METHODS A total of 152 singleton pregnant women and fetuses who received prenatal examination in the hospital from Jan 2015 to Jan 2017 were recruited as the study objects and divided into the neck hygroma group with 12 cases, the 2.5-2.9 mm group with 43 cases, the 3.0-3.4 mm group with 37 cases, the 3.5-4.4 mm group, and the no less than 4.5 mm group with 29 cases according to the fetal NI value. The chromosome aneuploid risk value of the pregnant women was calculated, the number of cases of abnormal fetuses and constituent ratios were taken for statistics, and the pregnancy outcomes of the pregnant women were recorded.
RESULTS Of the 152 fetuses, 40 had chromosomal abnormalities, accounting for 26.32%. The constituent ratios of the fetuses with karyotype 45, X, 18-trisomy and 21-trisomy syndrome were high both among the children with chromosomal abnormalities and among all of the fetuses (
P<0.05). The incidence rates of structural malformation, cardiac structural malformation and chromosomal abnormalities were high in the neck hygroma group, the 3.5-4.4 mm group, and the no less than 4.5 mm group (
P<0.05).
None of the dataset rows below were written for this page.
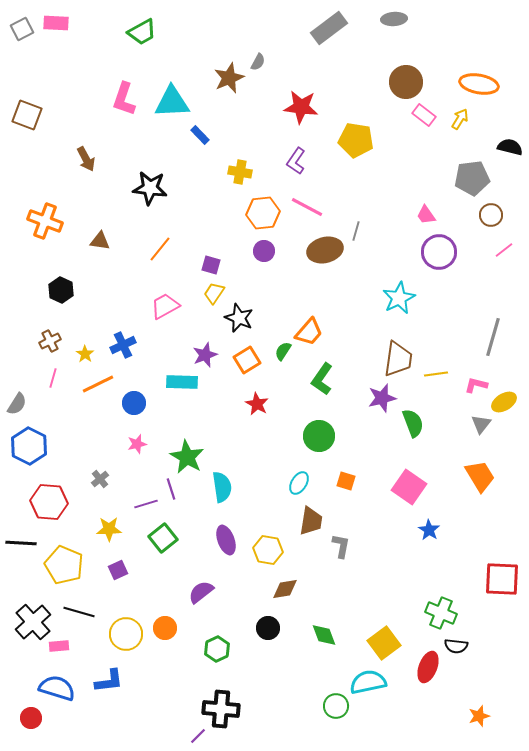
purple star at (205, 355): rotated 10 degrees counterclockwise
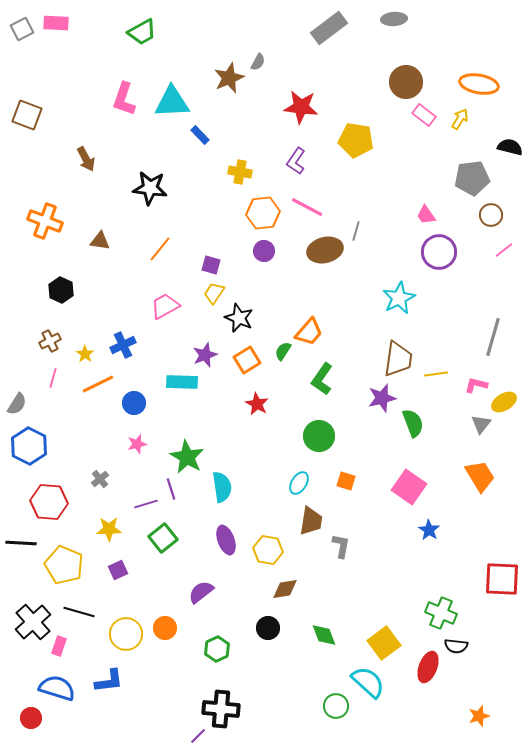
pink rectangle at (59, 646): rotated 66 degrees counterclockwise
cyan semicircle at (368, 682): rotated 54 degrees clockwise
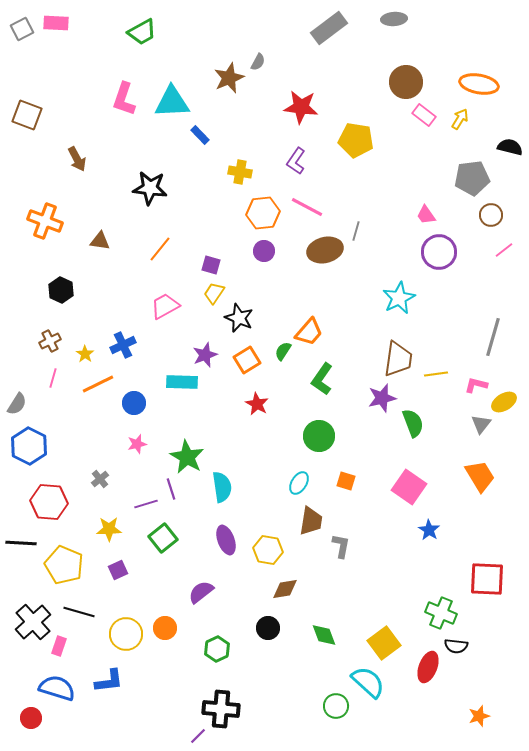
brown arrow at (86, 159): moved 9 px left
red square at (502, 579): moved 15 px left
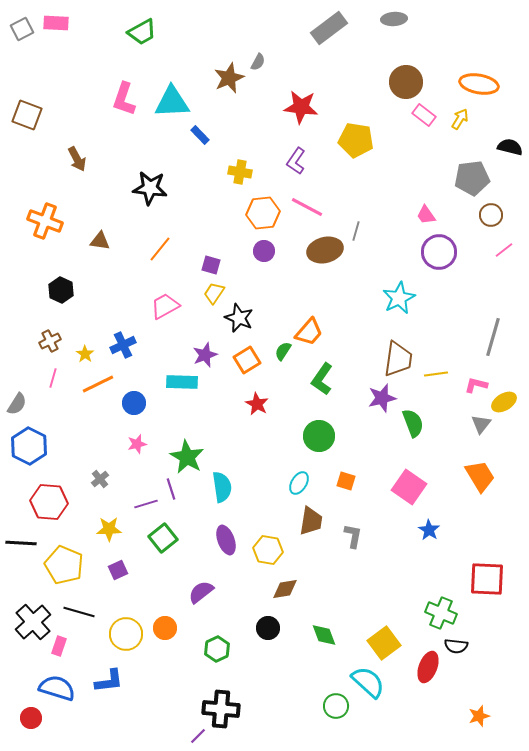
gray L-shape at (341, 546): moved 12 px right, 10 px up
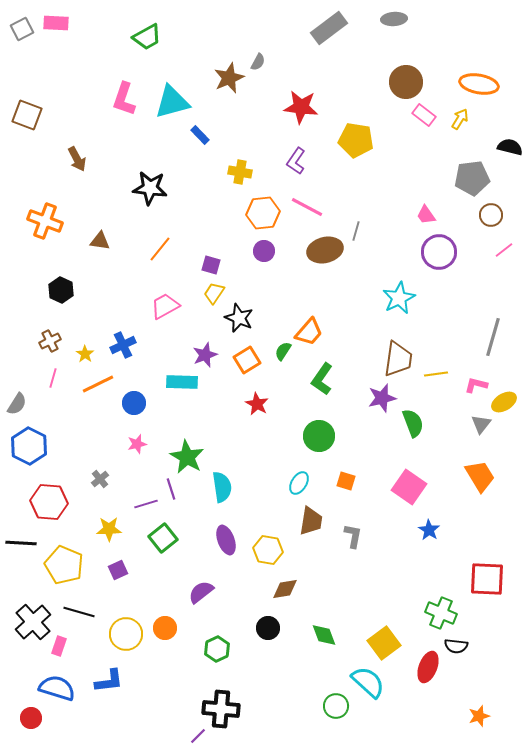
green trapezoid at (142, 32): moved 5 px right, 5 px down
cyan triangle at (172, 102): rotated 12 degrees counterclockwise
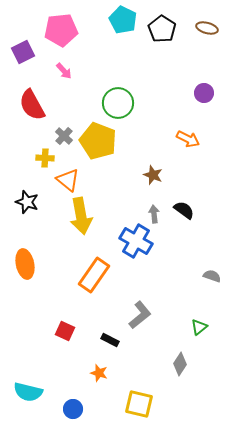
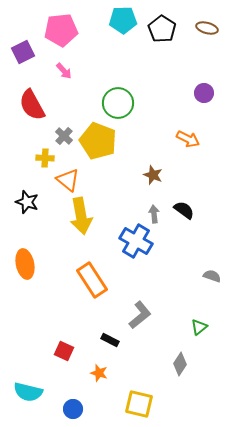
cyan pentagon: rotated 28 degrees counterclockwise
orange rectangle: moved 2 px left, 5 px down; rotated 68 degrees counterclockwise
red square: moved 1 px left, 20 px down
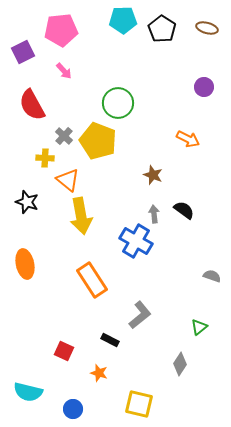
purple circle: moved 6 px up
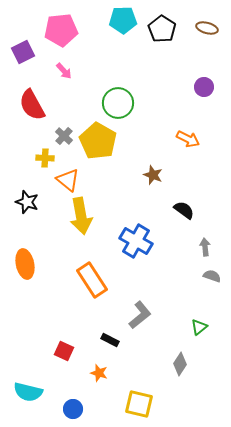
yellow pentagon: rotated 9 degrees clockwise
gray arrow: moved 51 px right, 33 px down
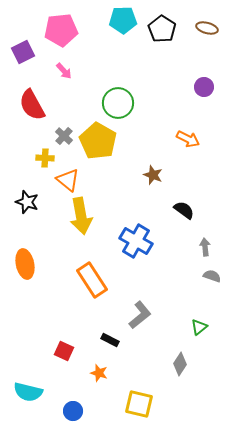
blue circle: moved 2 px down
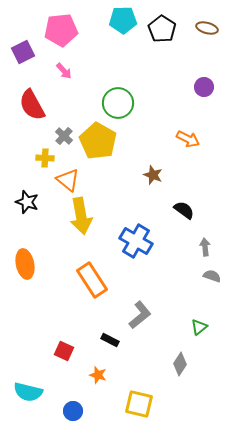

Totally 56 pregnant women had the labor induction, 47 of whom had chromosomal abnormalities or severe structural malformation, 7 cases were severe alpha thalassemia, and 2 cases were social factors. The incidence of labor induction was high in the neck hygroma group, the the 3.5-4.4 mm group, and the no less than 4.5 mm group; the incidence of stillbirth was high in the neck hygroma group and the no less than 4.5 mm group (
P<0.05).
CONCLUSION The NT value is associated with the abnormal development of fetuses such as the fetal cardiac structure abnormality and chromosome abnormality, and the incidence of abnormal development of fetuses with fetal cardiac structure abnormality and chromosome abnormality is increased with the NT value.